Where Are The Men/women With Honour, Pride, Spirit Heart!!! Who Stand For Truth........ And........... Justice? Not Money!!!!!! Or Fame!!!

The People Who Fear No Man, 

Where Have They All Gone And When Will They Come Back?

What Will It Take For These Heroes To Stand And Fight, To Bring Balance Back To This Corrupt And Decaying World.

----------


## Dutch Baka

Here I Am!!!!!!!!!!!!!!!!!!!!!!!!!

----------


## McTojo

Shinjo is a hero !

----------


## Dutch Baka

> Shinjo is a hero !


NO I AM!!!!

.... who is Shinjo?  :Doubt:

----------


## Ma Cherie

We all have basically the same idea as to what a hero is. But have we ever looked at one of our family members being a hero? Our brothers, our sister, and our parents?

----------


## Winter

I dont really believe in things like heroes. I think its more that people have heroic qualities, or happen to perform a heroic action, but that doesnt make them a hero. Just like how people have other qualities. I mean, a guy steals a cookie to quench his diabetic thirst; does that define him as a theif?
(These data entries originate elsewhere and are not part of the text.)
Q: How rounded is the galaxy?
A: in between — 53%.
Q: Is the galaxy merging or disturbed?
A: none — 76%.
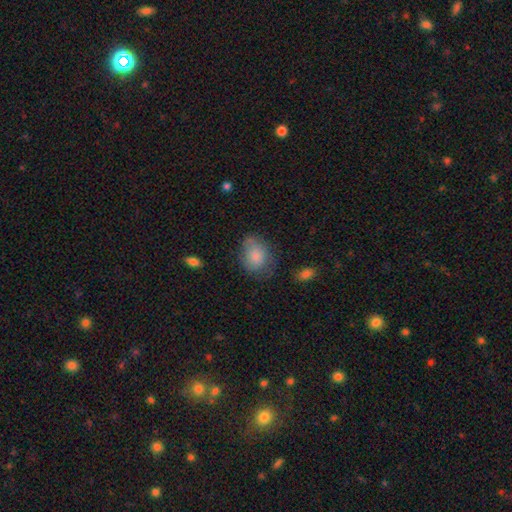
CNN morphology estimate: This appears to be a smooth galaxy with no disk features (79%) that is in between round and cigar-shaped (62%). Merging: none (57%).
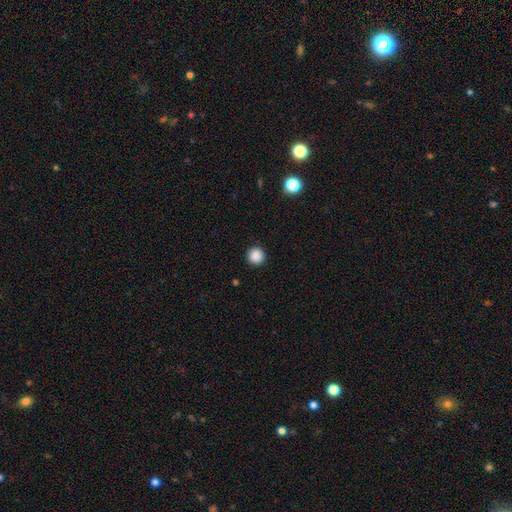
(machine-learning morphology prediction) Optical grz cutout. It shows a smooth galaxy with no disk features (88%) that is round (96%). Merging: none (93%).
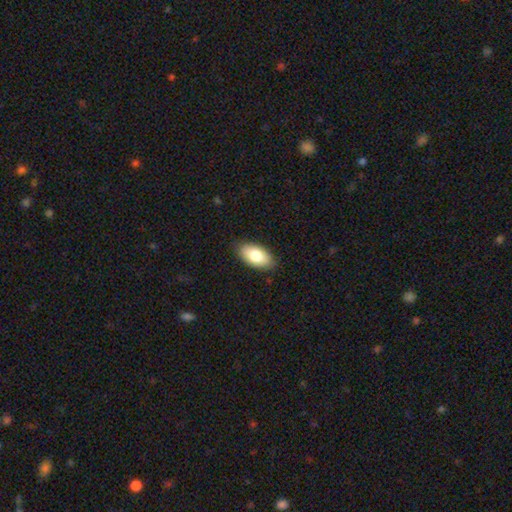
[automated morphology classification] This appears to be a smooth galaxy with no disk features (82%) that is in between round and cigar-shaped (95%). Merging: none (86%).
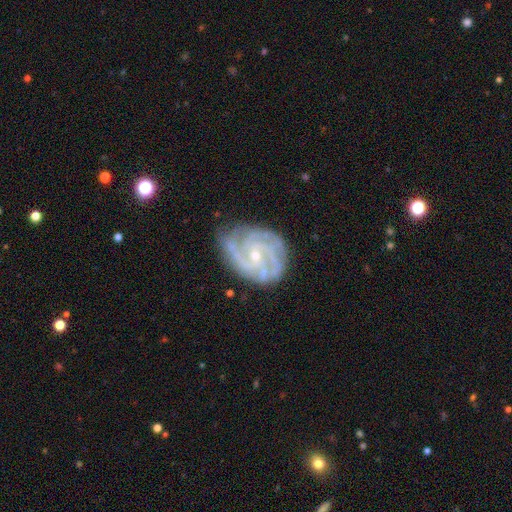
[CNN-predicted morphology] A featured or disk galaxy (90%) with no bar (58%), 3 (35%) tight (62%) spiral arms (98%) and a small central bulge (69%). Merging: none (74%).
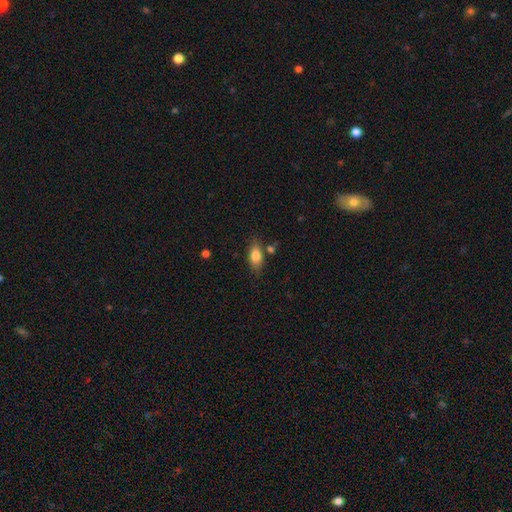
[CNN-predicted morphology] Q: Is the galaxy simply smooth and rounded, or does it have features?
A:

I dont think so.I think its just one of the shades of many qualities that help people to become three-dimensional human beings.

In the end, each person is just another shmuck in a world of schmoes.

----------


## lexico

Well isn't it the action that makes the man/woman ? To be more precise, thought, words, and deeds should all count. But I understand what you mean to emphasise; the notion of hero as a transcental being can be misleading, and hence you choose to deny the positive existence of hero beyond what is human. 

Pondering upon the cryptic meaning, "The times make the hero, not the hero the times," and the strange practice of embellishing biography writing, what Winter says might just be true. Nevertheless how often does one see true genius ? Once in a blue moon, a hundred years, with each cycle of Halley's comet ? Another point of view would ask, "What good is genius when there is no need for it ?" 

To define hero, one must presuppose a great problem in need of a great deed normally unexpected of an average human being of average human qualities. Any deed, whether of natural talent, hard work, or spontaneous courage~brilliance to solve the insurmountable threat at hand can be called a heroic deed. Therefore it may be said that there are heroic moments, where the person performs a heroic deed. The rest is myth-making to portray that as something rational in retrospect; the "hero" in real life could very well fail our expectations. 

Oskar Schindler or Sugihara Chiune honored by Israel as "The Just among the Gentiles" for saving many Jews from Nazi genocide were not angels with impeccable lives; yet they filled the great need for works of compassion when there was none around them. To call them heroes or not is up to biographers and critics of posterity who often decide for the readers; but their deeds of saving lives are indisputably heoric.

----------


## TwistedMac

he&#183;ro [ Pronunciation Key (h&#238;r) ]
n. pl. he&#183;roes

1. In mythology and legend, a man, often of divine ancestry, who is endowed with great courage and strength, celebrated for his bold exploits, and favored by the gods.
2. A person noted for feats of courage or nobility of purpose, especially one who has risked or sacrificed his or her life: _soldiers and nurses who were heroes in an unpopular war_.
3. A person noted for special achievement in a particular field: the heroes of medicine. See Synonyms at celebrity.
4. The principal male character in a novel, poem, or dramatic presentation.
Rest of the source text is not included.